Note that assert's argument should be lazily evaluated so it can print a good error message.

An awk-like DSL can filter streams with blocks:

BEGIN {
  var x = 50
}
# condition and block are typed args to when
when (weight > 10) {
  setvar x += weight
}
END {
  echo "x = $x"
}

A make-like DSL can specify blocks to execute when files are out of date:

rule {
  outputs = ['grammar.cc', 'grammar.h']
  inputs = ['grammar.y']
  command {
    yacc -C $[_inputs[0]]
  }
}

A find-like DSL could specify blocks to execute when the "cursor" visits a file system location:

fs ~/src ~/git {
  name .git && prune ||  # optimize file I/O with short-circuit
  name '*.py' && { echo "$_name $_mtime" }
}

I'm not sure if we can "pun" && || like this, since in shell they don't have the usual precedence. It might be better to use the expression style:

fs ~/src ~/git (
  name('.git') and prune() or
  name('*.py') and ^( echo "$_name $_mtime" )
)

each could be an xargs-like builtin:

fs ~/src ~/git { name *.pyc } | each {
  rm --verbose @items
}

I mentioned this in An Opinionated Guide to xargs.

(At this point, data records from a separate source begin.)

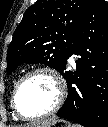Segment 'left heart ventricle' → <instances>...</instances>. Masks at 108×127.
Here are the masks:
<instances>
[{
	"label": "left heart ventricle",
	"mask_w": 108,
	"mask_h": 127,
	"mask_svg": "<svg viewBox=\"0 0 108 127\" xmlns=\"http://www.w3.org/2000/svg\"><path fill=\"white\" fill-rule=\"evenodd\" d=\"M56 99L57 87L53 79L46 74H37L23 83L17 105L23 114L36 116L50 110Z\"/></svg>",
	"instance_id": "obj_1"
}]
</instances>
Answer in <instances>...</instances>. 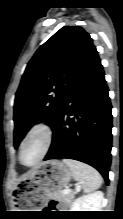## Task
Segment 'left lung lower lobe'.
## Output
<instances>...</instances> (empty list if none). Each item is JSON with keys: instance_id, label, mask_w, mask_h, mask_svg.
Instances as JSON below:
<instances>
[{"instance_id": "obj_1", "label": "left lung lower lobe", "mask_w": 123, "mask_h": 219, "mask_svg": "<svg viewBox=\"0 0 123 219\" xmlns=\"http://www.w3.org/2000/svg\"><path fill=\"white\" fill-rule=\"evenodd\" d=\"M97 56L80 74L53 127L44 160L74 159L96 168L108 183L112 147V106Z\"/></svg>"}]
</instances>
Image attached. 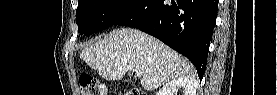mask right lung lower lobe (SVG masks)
I'll return each instance as SVG.
<instances>
[{"instance_id":"98d812e1","label":"right lung lower lobe","mask_w":277,"mask_h":95,"mask_svg":"<svg viewBox=\"0 0 277 95\" xmlns=\"http://www.w3.org/2000/svg\"><path fill=\"white\" fill-rule=\"evenodd\" d=\"M218 10V0H142L115 25L146 32L187 57L200 80Z\"/></svg>"}]
</instances>
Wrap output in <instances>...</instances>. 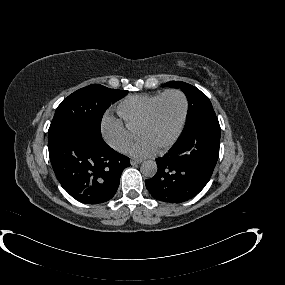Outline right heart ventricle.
Segmentation results:
<instances>
[{
	"label": "right heart ventricle",
	"mask_w": 285,
	"mask_h": 285,
	"mask_svg": "<svg viewBox=\"0 0 285 285\" xmlns=\"http://www.w3.org/2000/svg\"><path fill=\"white\" fill-rule=\"evenodd\" d=\"M162 93L137 94L127 97L119 103L117 108L120 120L128 129L136 130Z\"/></svg>",
	"instance_id": "e07e8e85"
}]
</instances>
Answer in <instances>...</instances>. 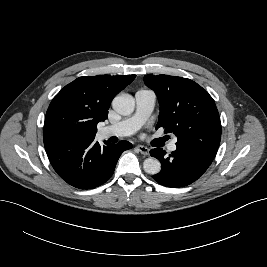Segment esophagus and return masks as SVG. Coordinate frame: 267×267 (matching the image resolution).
Segmentation results:
<instances>
[{
	"mask_svg": "<svg viewBox=\"0 0 267 267\" xmlns=\"http://www.w3.org/2000/svg\"><path fill=\"white\" fill-rule=\"evenodd\" d=\"M137 148H138L139 152L141 154H143L144 156L149 155V149L147 147H145L143 145H138Z\"/></svg>",
	"mask_w": 267,
	"mask_h": 267,
	"instance_id": "esophagus-1",
	"label": "esophagus"
}]
</instances>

Declare data: Hay ain't YAML, `argparse`

You can use YSH syntax to declare data, and build it up with code. See Hay - Custom Languages for Unix Systems.

A key point is that YSH is Lisp-influenced — you can interleave code and data, and you have control over evaluation.

Parsing args could follow the same pattern:

Args :myspec {  # myspec is data created with code
  flag -v --verbose "Show verbose output"
  flag -R --recursive "Copy recursively"
  arg src
  arg dest      
}

var arg, pos = argparse(myspec, ARGV)
cp $[arg.src] $[arg.dest]

We should also auto generate --help, and support auto-completion. We will need help from users.

Structured HTML templating like Markaby

Thanks to technomancy for pointing out Ruby's Markaby templating in a debate about string templating on lobste.rs.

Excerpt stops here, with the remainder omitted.